Page text section start

September 30, 2023

Legend states that if you’re someone who wants to win the imaginary Ultimate Taraki award, then a face shield isn’t enough – you need a face kalasag. Crafted from all-natural materials, aka wood, it’s 100 percent effective in keeping sane people six feet away, sometimes to the point of them running from you as if you were an asylum escapee. Say goodbye to those crowded Session Road sidewalks and say hello to a world where folks steer clear and give you the whole street for yourself!
Do note, however, you will need to drill eye holes into the kalasag if you want to see where you’re going. This may be an issue, especially since you only borrowed this antique shield from your Auntie Martha’s house.
It’s also inclusive because a face kalasag would be the perfect gift for the self-proclaimed “shy mango” among us. Messy as it may be to continue chewing momma behind the thick, heavy wood, it’s definitely worth the exchange to have the latest in “hide-my-face-behind-something” technology.
Priorities, people.
As for me, although I would appreciate the gesture of someone giving me a face kalasag on Valentine’s Day – what would be more romantic than a giant wooden shield meant for your face? I would prefer this pandemic ends sooner so we won’t need them in the first place.

Page text section end
Dataset section start

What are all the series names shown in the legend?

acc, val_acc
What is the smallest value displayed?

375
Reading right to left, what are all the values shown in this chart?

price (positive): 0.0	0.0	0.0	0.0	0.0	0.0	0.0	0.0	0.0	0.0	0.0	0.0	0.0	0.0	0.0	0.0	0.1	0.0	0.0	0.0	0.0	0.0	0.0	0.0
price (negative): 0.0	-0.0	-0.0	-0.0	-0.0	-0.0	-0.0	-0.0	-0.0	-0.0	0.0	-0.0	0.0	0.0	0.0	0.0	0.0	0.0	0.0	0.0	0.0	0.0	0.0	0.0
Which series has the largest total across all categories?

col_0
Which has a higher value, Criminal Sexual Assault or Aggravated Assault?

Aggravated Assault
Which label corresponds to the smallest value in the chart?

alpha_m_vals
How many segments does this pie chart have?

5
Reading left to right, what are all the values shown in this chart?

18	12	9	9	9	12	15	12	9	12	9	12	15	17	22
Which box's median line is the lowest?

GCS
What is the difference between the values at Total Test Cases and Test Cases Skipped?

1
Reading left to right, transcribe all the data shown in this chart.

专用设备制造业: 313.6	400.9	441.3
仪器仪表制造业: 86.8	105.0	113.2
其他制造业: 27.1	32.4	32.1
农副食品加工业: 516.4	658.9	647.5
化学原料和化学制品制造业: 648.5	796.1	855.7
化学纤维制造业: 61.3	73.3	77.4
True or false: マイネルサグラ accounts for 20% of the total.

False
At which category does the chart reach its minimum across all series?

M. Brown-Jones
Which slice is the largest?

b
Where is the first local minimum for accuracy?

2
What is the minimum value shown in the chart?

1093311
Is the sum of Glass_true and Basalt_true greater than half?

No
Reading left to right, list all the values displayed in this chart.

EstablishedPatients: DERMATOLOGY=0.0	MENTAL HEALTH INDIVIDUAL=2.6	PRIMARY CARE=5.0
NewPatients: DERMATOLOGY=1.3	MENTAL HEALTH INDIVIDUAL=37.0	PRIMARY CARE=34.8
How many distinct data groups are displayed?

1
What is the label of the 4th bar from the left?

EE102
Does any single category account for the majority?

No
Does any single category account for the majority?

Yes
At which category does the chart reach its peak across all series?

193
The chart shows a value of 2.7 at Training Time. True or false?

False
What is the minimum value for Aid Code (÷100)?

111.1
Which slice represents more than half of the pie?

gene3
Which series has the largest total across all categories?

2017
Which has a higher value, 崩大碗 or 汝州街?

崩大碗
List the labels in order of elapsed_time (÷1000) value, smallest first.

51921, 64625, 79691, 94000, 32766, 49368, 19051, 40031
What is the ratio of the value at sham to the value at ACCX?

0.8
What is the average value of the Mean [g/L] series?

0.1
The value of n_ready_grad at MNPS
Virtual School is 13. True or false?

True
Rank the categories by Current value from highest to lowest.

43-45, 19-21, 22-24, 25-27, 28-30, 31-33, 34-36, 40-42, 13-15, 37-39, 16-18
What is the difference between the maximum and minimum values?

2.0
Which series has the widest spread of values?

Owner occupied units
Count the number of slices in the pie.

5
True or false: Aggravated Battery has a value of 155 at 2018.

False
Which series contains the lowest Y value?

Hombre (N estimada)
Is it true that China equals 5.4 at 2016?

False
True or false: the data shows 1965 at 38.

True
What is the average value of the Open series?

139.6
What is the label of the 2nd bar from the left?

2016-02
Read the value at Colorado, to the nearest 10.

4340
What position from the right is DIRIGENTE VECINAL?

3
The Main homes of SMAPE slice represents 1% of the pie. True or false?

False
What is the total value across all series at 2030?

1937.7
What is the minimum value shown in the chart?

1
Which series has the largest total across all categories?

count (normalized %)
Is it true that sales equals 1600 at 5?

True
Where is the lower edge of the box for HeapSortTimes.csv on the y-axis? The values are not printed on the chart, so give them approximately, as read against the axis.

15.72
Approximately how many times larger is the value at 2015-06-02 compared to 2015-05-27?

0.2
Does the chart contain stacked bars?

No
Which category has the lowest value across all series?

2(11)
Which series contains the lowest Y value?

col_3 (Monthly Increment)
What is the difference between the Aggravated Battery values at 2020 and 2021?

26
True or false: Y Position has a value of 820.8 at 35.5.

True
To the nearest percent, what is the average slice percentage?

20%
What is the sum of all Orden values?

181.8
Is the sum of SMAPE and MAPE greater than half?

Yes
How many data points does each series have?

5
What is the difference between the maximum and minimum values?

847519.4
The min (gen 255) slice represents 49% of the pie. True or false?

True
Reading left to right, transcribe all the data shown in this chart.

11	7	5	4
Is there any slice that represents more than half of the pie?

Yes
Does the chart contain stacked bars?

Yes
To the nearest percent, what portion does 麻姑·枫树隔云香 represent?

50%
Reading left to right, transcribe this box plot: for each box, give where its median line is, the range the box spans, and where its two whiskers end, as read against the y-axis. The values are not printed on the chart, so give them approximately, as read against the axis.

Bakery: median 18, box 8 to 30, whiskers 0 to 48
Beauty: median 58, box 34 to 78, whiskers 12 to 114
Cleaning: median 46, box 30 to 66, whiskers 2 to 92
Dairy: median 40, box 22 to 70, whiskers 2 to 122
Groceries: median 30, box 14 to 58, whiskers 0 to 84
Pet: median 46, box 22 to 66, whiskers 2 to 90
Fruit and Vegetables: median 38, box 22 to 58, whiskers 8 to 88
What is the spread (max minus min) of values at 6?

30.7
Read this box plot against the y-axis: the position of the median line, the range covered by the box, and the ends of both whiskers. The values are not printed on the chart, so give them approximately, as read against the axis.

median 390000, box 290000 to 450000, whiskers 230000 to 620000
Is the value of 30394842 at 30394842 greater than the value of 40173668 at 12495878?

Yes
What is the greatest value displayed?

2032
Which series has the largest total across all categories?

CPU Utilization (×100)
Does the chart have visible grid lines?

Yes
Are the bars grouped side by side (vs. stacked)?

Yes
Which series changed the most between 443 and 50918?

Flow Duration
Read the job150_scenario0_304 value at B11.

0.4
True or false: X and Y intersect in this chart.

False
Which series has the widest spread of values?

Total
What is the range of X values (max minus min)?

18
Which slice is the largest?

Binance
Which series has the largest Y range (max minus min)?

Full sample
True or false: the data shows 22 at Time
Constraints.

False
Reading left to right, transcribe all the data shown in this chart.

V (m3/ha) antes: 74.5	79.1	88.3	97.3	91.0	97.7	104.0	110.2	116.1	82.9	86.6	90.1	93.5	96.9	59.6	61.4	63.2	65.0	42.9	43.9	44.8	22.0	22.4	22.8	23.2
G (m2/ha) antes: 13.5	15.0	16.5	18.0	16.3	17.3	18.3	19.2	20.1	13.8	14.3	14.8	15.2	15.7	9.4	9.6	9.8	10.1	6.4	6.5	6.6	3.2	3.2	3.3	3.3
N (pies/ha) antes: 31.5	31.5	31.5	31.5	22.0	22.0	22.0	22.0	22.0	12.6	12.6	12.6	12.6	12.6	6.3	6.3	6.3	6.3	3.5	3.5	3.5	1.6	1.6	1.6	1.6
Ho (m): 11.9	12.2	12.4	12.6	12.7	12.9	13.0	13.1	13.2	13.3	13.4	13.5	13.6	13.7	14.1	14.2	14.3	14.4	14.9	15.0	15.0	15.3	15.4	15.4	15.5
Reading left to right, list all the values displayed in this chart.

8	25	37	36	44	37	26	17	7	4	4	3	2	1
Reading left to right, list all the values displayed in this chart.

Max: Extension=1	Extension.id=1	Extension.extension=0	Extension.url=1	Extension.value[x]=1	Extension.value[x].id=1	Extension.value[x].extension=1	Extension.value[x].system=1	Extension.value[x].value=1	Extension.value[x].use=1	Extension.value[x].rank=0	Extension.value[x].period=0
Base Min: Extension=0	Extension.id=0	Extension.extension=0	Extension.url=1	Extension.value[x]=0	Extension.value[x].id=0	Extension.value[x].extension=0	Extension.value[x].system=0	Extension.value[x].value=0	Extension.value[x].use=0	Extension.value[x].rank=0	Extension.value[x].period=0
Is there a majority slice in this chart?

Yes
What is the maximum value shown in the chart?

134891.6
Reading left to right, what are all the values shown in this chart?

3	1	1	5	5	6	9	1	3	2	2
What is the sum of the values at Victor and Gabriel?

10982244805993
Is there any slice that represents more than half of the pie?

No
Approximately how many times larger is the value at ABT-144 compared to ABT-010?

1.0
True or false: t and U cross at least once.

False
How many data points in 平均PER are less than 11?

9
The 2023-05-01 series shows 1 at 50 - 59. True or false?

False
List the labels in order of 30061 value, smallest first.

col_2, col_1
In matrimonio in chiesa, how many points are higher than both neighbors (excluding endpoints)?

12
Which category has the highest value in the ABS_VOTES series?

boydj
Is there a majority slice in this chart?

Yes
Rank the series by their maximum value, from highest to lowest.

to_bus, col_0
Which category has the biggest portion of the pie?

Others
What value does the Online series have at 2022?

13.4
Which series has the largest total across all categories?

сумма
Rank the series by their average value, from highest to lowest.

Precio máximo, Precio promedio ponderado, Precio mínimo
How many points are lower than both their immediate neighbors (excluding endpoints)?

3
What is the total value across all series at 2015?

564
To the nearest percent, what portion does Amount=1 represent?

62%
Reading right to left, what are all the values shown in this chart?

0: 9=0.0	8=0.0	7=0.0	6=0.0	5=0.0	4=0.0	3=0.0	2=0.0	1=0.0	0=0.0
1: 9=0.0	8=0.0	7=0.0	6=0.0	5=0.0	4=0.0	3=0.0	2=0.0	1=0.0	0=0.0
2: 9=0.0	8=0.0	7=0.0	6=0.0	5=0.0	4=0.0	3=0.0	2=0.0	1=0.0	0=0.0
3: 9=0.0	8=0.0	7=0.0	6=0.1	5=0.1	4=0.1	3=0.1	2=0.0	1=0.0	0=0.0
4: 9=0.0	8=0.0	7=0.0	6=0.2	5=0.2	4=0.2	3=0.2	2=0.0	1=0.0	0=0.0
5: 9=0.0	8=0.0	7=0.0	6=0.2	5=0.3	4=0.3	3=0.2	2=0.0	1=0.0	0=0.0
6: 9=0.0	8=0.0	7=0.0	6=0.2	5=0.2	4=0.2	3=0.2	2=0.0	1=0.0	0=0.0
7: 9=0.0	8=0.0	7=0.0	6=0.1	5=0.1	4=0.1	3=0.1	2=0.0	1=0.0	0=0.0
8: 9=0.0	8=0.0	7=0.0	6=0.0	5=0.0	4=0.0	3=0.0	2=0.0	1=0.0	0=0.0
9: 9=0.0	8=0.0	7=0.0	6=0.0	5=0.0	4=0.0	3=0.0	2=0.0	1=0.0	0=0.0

Dataset section end

■ **Instructions for the task**: Continue the face kalasag piece from its last sentence, keeping its tone.

■ **Answer for the task**:
In what feels like a few hundred years since the virus made headline news – and another hundred years since masks became required extensions of our faces – I’m over the craze of covering my face. Even before mask-wearing became a public-safety necessity, I’ve always felt I had enough masks on already. There’s the “I’m a professional” mask I wear at work. Or the “I’m taraki, I don’t do feelings” mask I wore whenever I donned my leather jacket or scurried away from moments of vulnerability. Lately, I’ve had the “It’s all fine. I’m not stressed and anxious” mask plastered, glued, and taped to my face since the pandemic began, and I’m afraid it’s starting to chafe raw what lies beneath it. It’s an uncomfortable mask that sometimes keeps me from sleeping or finding joy in days spent alone and away from those I love. News articles about new strains, vaccine roll-outs, travel restrictions, and death tolls seem to tighten its straps against my face, leading me into forced smiles and hollow laughs designed to hide any evidence of burn out.
It’s not an uncommon mask. And if you’ve had one on too, I feel you, kabsat.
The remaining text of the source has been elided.